_RECORDED INFORMATION:_
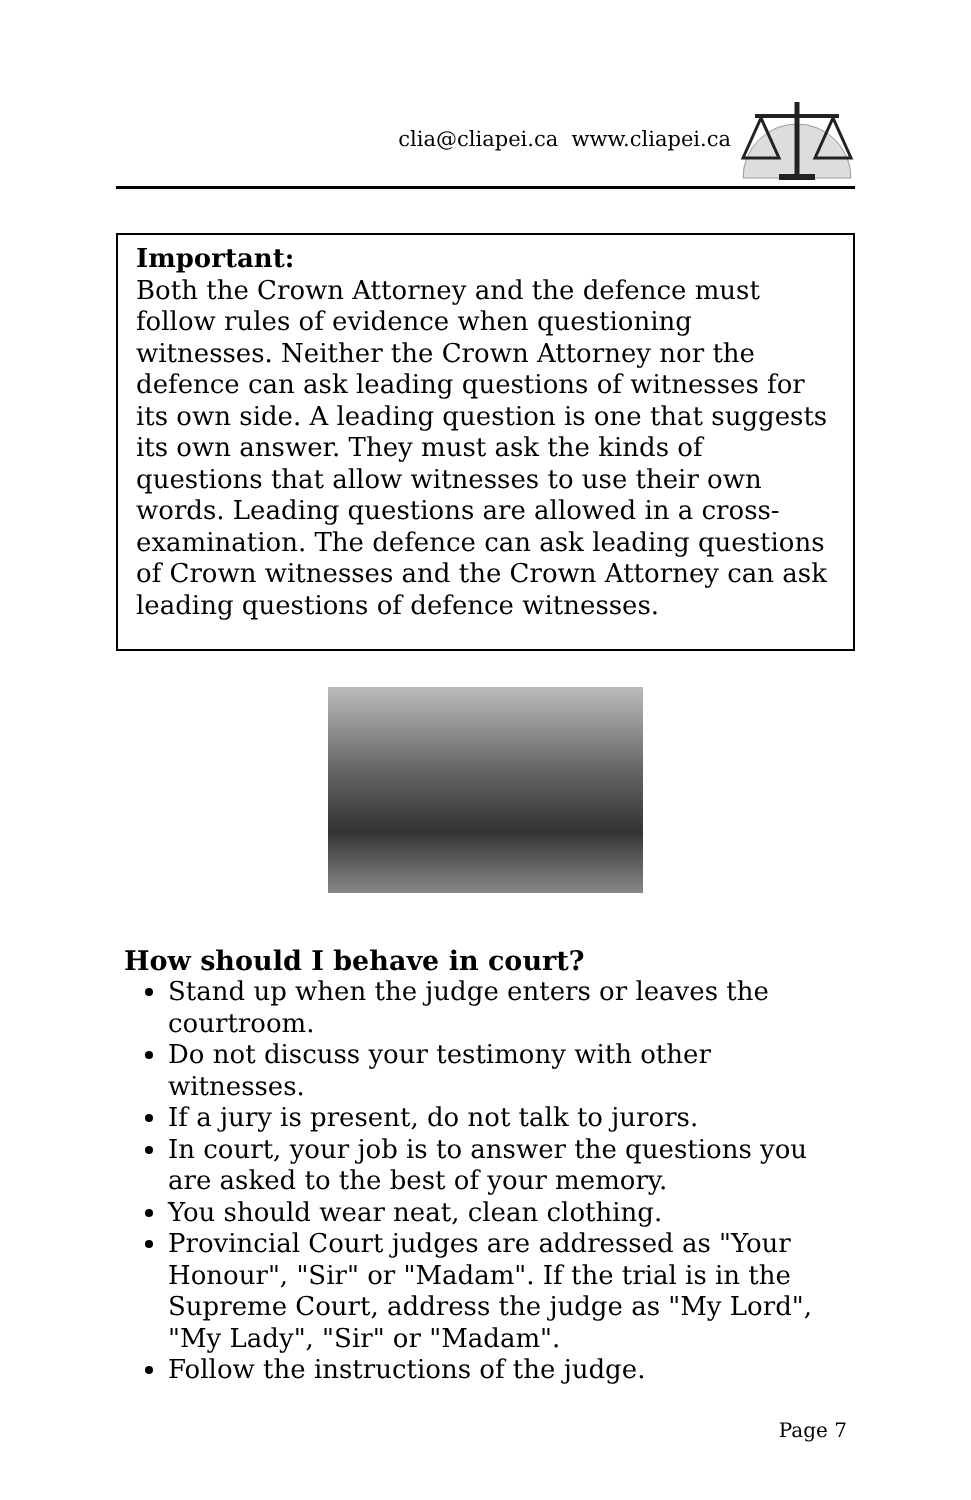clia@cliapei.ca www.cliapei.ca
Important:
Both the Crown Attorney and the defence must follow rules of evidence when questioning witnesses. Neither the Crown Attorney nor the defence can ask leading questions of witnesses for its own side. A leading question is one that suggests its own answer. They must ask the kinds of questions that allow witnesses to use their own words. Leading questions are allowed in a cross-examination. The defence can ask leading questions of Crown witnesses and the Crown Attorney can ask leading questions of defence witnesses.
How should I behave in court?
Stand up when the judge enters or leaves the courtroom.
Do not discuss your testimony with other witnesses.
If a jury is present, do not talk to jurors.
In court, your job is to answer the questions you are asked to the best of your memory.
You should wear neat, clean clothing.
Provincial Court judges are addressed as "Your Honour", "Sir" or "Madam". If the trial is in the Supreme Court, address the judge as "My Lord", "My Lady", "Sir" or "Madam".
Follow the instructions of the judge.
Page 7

_WORK INSTRUCTIONS:_ Restate the whole listing word for word. Omit the pictures.

_YOUR RESPONSE:_
clia@cliapei.ca www.cliapei.ca
Important:
Both the Crown Attorney and the defence must follow rules of evidence when questioning witnesses. Neither the Crown Attorney nor the defence can ask leading questions of witnesses for its own side. A leading question is one that suggests its own answer. They must ask the kinds of questions that allow witnesses to use their own words. Leading questions are allowed in a cross-examination. The defence can ask leading questions of Crown witnesses and the Crown Attorney can ask leading questions of defence witnesses.
How should I behave in court?
Stand up when the judge enters or leaves the courtroom.
Do not discuss your testimony with other witnesses.
If a jury is present, do not talk to jurors.
In court, your job is to answer the questions you are asked to the best of your memory.
You should wear neat, clean clothing.
Provincial Court judges are addressed as "Your Honour", "Sir" or "Madam". If the trial is in the Supreme Court, address the judge as "My Lord", "My Lady", "Sir" or "Madam".
Follow the instructions of the judge.
Page 7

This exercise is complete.